:: SOURCE PASSAGE ::
<<<<
= Xie Linka =

2019–20 coronavirus pandemic whistleblower

Xie Linka (born 1981, 谢琳卡) is a Chinese physician who gave early warning about the spread of COVID-19 in Wuhan, China. She became known for being a whistleblower, a title given to others in China who had warned the public, such as Liu Wen, and Dr. Li Wenliang, who was infected and later died from the virus.

==Education==
Xie Linka graduated with a PhD from the Tongji Medical College of Huazhong University of Science and Technology, and is the attending physician at the Cancer Center at Wuhan Union Hospital.

Dear teachers, my coworker from the infectious ward has shared a piece of information from the ward with us:
In the coming days, please avoid Huanan Seafood Wholesale Market, several people who went there are currently suffering from a pneumonia of unknown origin (similar to SARS).
Today, our hospital has already received several patients with pneumonia who had visited the Huanan Seafood Wholesale Market.
- Please everyone, be cautious, wear surgical masks or respirators.
>>>>
:: DATA LISTING ::
<<<<
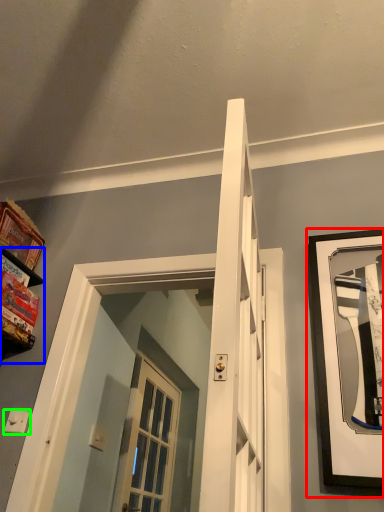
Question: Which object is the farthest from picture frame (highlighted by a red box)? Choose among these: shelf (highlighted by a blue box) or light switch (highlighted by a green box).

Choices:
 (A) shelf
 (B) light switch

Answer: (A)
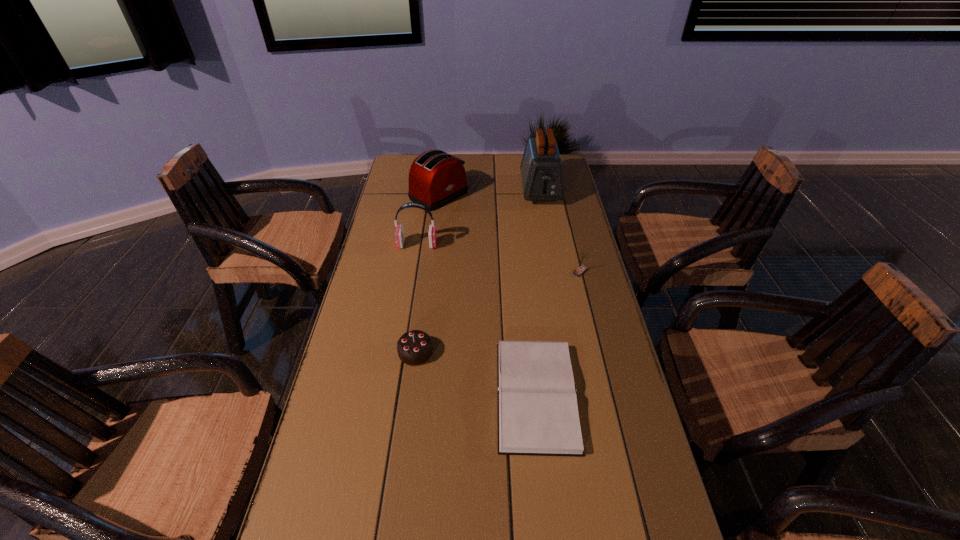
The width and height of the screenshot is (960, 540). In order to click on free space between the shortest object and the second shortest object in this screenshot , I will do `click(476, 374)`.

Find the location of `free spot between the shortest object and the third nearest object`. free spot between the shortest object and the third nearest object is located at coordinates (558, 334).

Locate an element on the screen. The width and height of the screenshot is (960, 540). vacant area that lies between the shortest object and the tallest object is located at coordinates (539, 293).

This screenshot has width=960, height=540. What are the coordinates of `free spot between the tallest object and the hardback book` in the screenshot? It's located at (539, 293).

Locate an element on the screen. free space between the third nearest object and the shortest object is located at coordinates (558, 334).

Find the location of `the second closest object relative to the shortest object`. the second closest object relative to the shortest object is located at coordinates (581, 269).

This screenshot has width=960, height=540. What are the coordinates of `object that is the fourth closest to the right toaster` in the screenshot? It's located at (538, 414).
>>>>
<<<<
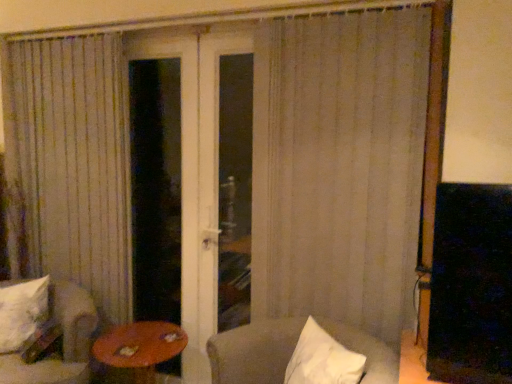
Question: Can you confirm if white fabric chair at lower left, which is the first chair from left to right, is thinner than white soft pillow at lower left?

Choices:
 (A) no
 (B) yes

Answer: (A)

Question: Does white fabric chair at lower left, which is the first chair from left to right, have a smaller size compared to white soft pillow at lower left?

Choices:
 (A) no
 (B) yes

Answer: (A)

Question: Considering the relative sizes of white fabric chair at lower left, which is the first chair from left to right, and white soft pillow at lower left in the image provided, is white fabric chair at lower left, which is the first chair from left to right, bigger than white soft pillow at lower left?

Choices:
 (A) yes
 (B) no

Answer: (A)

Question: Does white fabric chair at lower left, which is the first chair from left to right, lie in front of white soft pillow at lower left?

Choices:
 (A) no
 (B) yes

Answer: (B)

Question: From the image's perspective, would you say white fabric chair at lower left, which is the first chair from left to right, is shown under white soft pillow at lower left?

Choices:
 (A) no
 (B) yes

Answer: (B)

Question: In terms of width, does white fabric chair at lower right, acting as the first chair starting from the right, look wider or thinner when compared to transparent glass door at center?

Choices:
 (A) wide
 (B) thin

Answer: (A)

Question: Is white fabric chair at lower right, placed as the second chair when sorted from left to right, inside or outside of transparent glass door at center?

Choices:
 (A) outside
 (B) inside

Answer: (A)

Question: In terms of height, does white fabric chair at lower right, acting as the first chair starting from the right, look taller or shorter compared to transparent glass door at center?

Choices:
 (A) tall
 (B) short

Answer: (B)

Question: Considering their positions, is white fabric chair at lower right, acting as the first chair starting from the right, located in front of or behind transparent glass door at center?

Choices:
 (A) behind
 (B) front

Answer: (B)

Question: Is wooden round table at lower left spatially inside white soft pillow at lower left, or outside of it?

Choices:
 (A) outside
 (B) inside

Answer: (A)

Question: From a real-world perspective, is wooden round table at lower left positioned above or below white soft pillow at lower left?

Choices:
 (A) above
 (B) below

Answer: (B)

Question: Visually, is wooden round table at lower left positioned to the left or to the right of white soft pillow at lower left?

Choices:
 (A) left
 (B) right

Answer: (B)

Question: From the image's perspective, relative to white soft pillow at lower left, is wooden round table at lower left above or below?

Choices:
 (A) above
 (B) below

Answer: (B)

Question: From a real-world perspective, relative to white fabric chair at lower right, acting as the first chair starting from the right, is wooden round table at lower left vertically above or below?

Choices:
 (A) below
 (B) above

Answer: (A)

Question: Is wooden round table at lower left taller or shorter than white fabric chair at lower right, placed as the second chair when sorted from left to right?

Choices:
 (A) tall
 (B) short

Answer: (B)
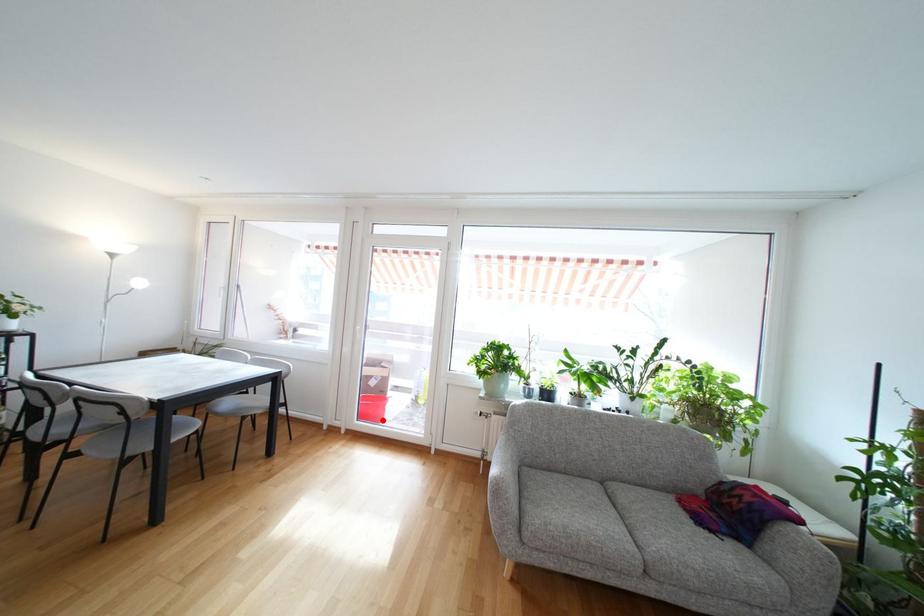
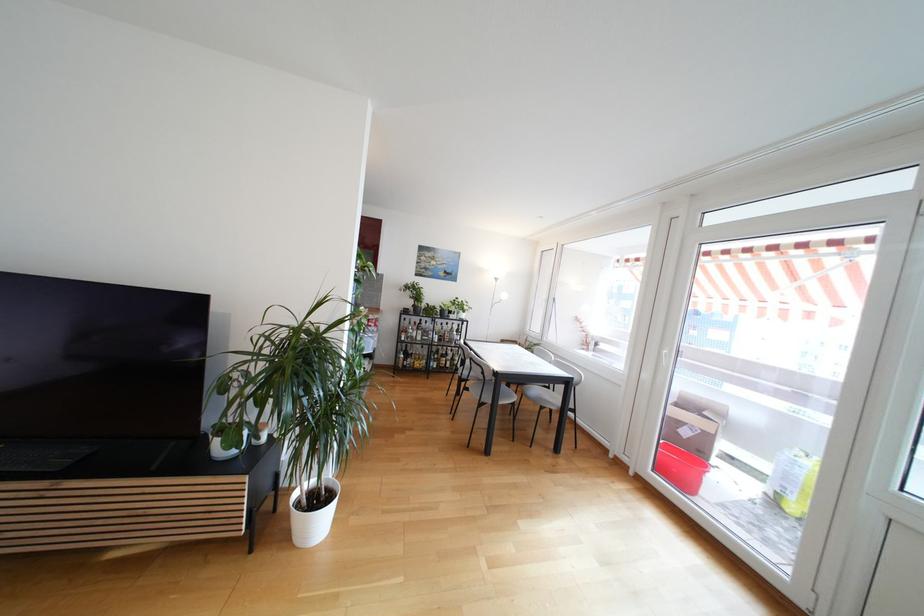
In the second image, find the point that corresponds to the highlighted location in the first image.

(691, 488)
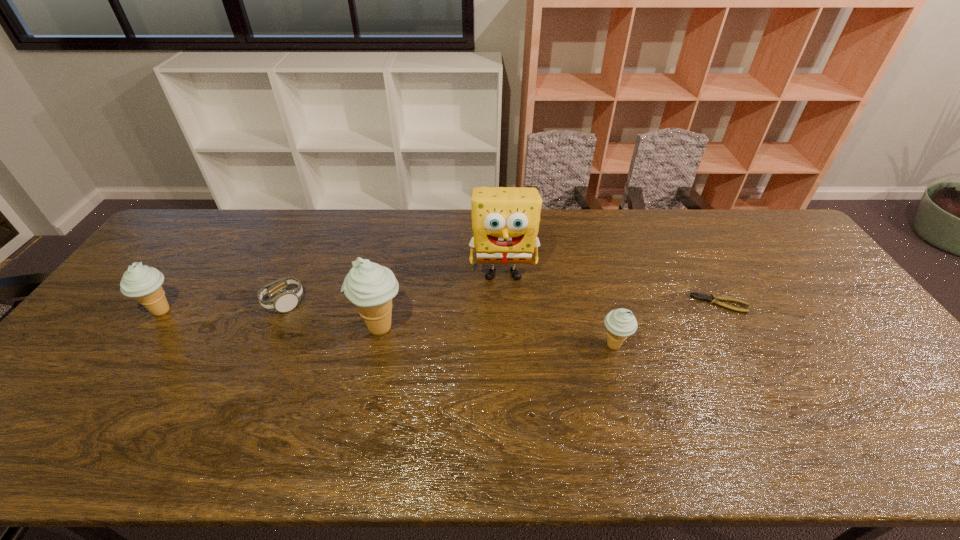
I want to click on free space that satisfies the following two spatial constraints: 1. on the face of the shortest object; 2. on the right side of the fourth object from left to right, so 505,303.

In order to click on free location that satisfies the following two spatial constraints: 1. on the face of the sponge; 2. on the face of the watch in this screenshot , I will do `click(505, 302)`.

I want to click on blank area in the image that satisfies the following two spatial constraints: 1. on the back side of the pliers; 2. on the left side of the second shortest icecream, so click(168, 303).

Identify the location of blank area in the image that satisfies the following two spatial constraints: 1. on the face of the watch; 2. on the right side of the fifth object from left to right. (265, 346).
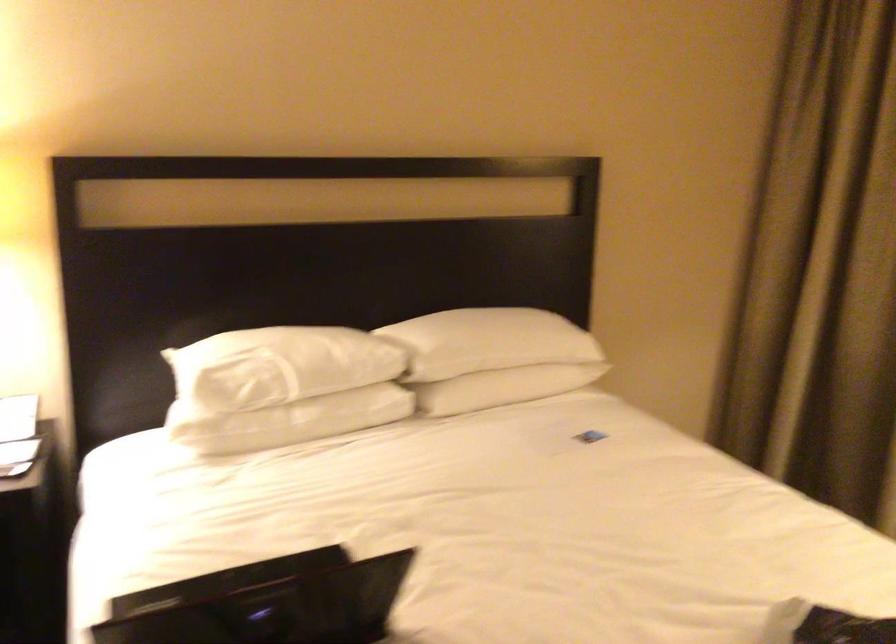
>>>>
<<<<
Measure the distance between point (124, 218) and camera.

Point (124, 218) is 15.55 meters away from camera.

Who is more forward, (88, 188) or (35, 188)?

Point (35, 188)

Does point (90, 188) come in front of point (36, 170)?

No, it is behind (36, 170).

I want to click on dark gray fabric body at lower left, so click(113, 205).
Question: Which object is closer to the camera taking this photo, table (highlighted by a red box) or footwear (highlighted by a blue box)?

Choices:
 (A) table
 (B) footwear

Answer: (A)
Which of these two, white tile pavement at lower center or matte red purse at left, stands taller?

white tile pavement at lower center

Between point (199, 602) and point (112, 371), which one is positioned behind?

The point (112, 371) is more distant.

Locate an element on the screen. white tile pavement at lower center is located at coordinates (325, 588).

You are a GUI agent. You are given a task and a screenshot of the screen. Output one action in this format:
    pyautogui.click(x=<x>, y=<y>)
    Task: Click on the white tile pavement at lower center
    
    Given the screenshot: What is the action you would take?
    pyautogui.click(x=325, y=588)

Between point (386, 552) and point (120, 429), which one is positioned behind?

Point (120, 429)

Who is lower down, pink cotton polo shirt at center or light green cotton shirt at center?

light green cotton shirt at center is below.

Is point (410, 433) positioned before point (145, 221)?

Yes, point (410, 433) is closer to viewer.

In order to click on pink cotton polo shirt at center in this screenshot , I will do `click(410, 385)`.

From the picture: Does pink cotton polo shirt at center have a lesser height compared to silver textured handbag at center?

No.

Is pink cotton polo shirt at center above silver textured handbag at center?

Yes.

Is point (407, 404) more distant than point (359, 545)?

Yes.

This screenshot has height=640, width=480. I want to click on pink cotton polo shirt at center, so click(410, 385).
>>>>
:: TASKS TO COMPLETE ::
#1 In the article on Xie Linka, which unit at Wuhan Union Hospital employs her as an attending physician?
#2 According to the message quoted in the article on Xie Linka, why should readers avoid Huanan Seafood Wholesale Market?
#3 Continue the article on Xie Linka from its final line.

:: ANSWERS FOR THE EXERCISE ::
#1 The Cancer Center.

#2 Readers should avoid the market because several people who went there are suffering from a pneumonia of unknown origin that is similar to SARS. The hospital had also already received several pneumonia patients who had visited the market.

#3
— Screenshot from the Caixin report

== Whistleblowing incident ==
On December 30, 2019, Xie Linka posted a message in the WeChat group for her workplace, the Cancer Center at Wuhan Union Hospital.

She stated, "Don't visit Huanan Seafood Wholesale Market in the near future. Many people there have contracted an inexplicable pneumonia (similar to SARS). Our hospital has admitted numerous pneumonia patients from the Huanan Seafood Wholesale Market today. Everyone, please make sure to wear masks and keep your room ventilated," and cited her source as "news posted in our alumni group by a junior from my hospital."

==Police call==
Around January 3, 2020, Xie received a phone call from the Wuhan Police, instructing her not to spread "false information", although she noted they were "very polite" in their tone.

==Interview comment==
Xie later stated in an interview that her "early warning" to the public was part of a doctor's duty.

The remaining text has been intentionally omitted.